Strong Coffee – What Does This Really Mean?
There’s a huge trend at the moment for private label coffee to be stronger than strong, but it’s important that those in the industry know exactly what they’re talking about where this is concerned… or the hapless consumer might find that they’re up for a week and a half because the caffeine content in their morning cup of Java Joe is simply too much.
When we talk about strong coffee these days we usually don’t meant the amount of caffeine that’s found in a cuppa. In fact, what we’re referencing here is the strength of flavour… so don’t get the two confused or you might have insomniac customers rioting outside your front door sooner rather than later!
Of course, there are those out there who believe stronger is better with regards to caffeine levels, such as those in the know at Viscous Coffee, a coffee shop in Adelaide over in Australia, who have just added what they call the Asskicker to their menu… an iced coffee that has an incredible 80 times more caffeine in it than you’d find in a normal cup of coffee. Apparently, the drink promises to keep those who dare to try it up for between 12 and 18 hours.
The Asskicker comes with four espresso shots, eight brewed cold drip ice cubes and 120ml of ten-day brewed cold drip… so it’s definitely not for the faint of heart, especially since it comes with a health warning and you’re not meant to drink it all in one go, rather eking it out over the course of a day.

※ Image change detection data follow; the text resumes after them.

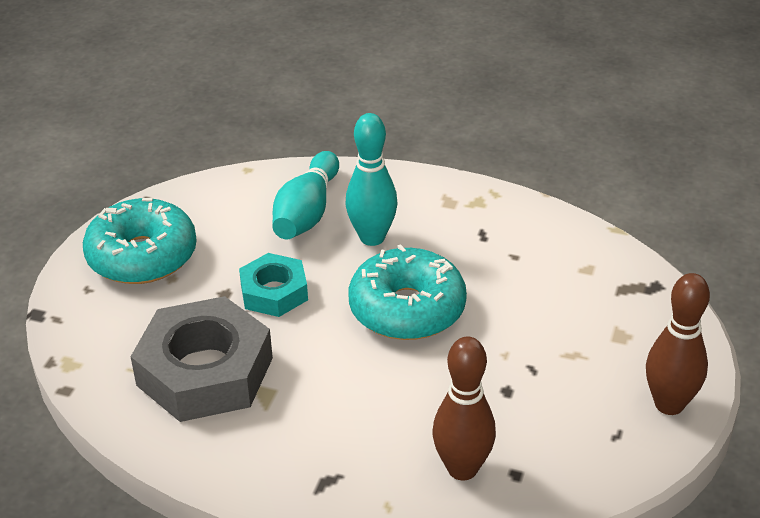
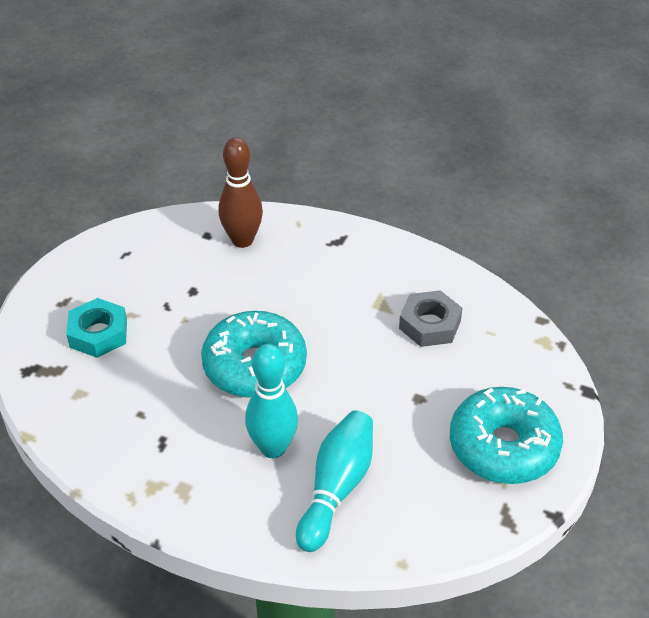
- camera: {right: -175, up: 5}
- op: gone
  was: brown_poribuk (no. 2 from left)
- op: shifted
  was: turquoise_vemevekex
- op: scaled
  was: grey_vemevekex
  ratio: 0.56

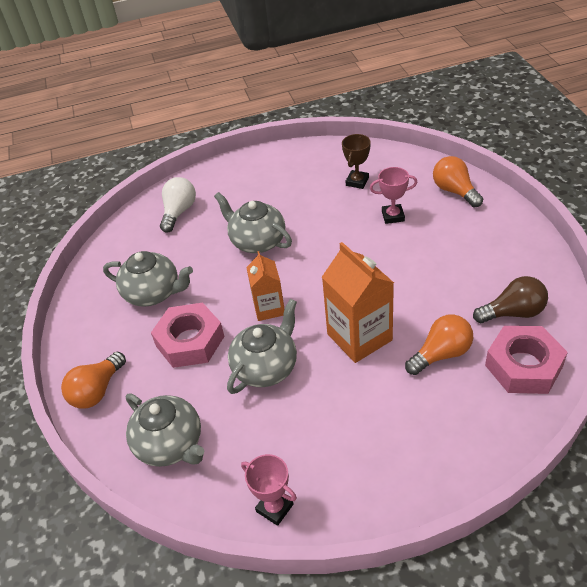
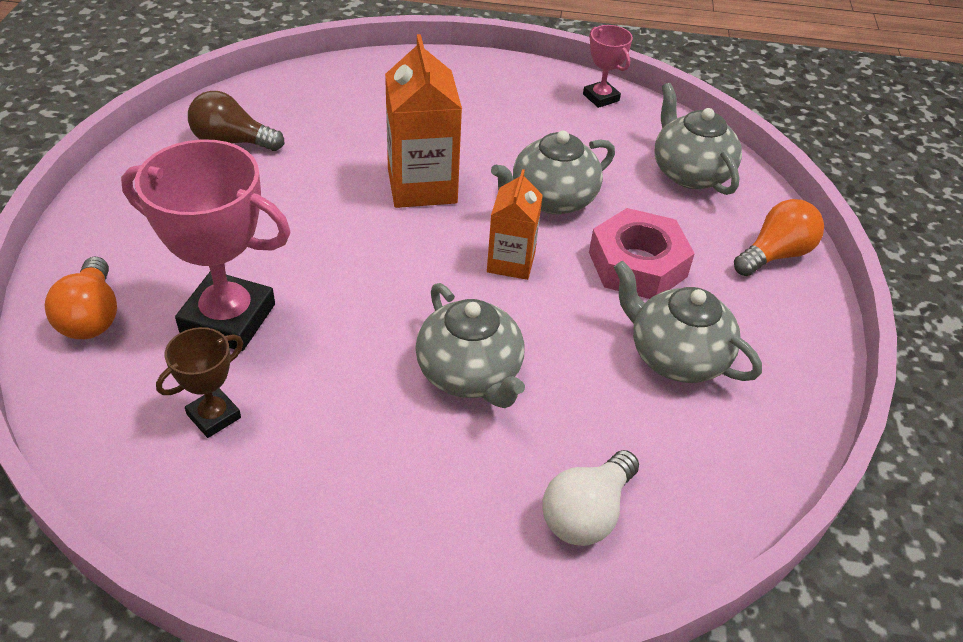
- camera: {right: -165, up: 0}
- op: gone
  was: orange_vugalilin (no. 2 from left)
- op: gone
  was: pink_vemevekex (no. 2 from left)
- op: scaled
  was: pink_volitul (no. 2 from left in the first image)
  ratio: 1.97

So what is it about strong coffee that has people buzzing about it at the moment? Any drink with a full-bodied taste will always prove popular – no one likes a watered-down coffee, after all, do they? Coffee as a flavour has long been popular and no doubt always will be, so it’s certainly interesting to see that people are increasingly keen to savour the taste as much as they can.
But can strong coffee ever be too strong? The taste of coffee is affected by numerous different factors, from the genes of the beans themselves down to how producers handle the coffee in its original state during the process of turning seeds into a green bean, ready for roasting. For example, if a natural processing method is used (one where the coffee cherry is dried until it reaches a particular moisture content), and the beans aren’t dried evenly, strong off-flavours can be produced and a chalky taste left on the tongue when the coffee is drunk.
It really all comes down to personal taste as to coffee strength where flavour is concerned, so as a coffee shop owner you’d certainly be wise to have various strengths on offer so you can cater for everyone who comes through your door. It’s the only way to ensure that they’ll be back, after all!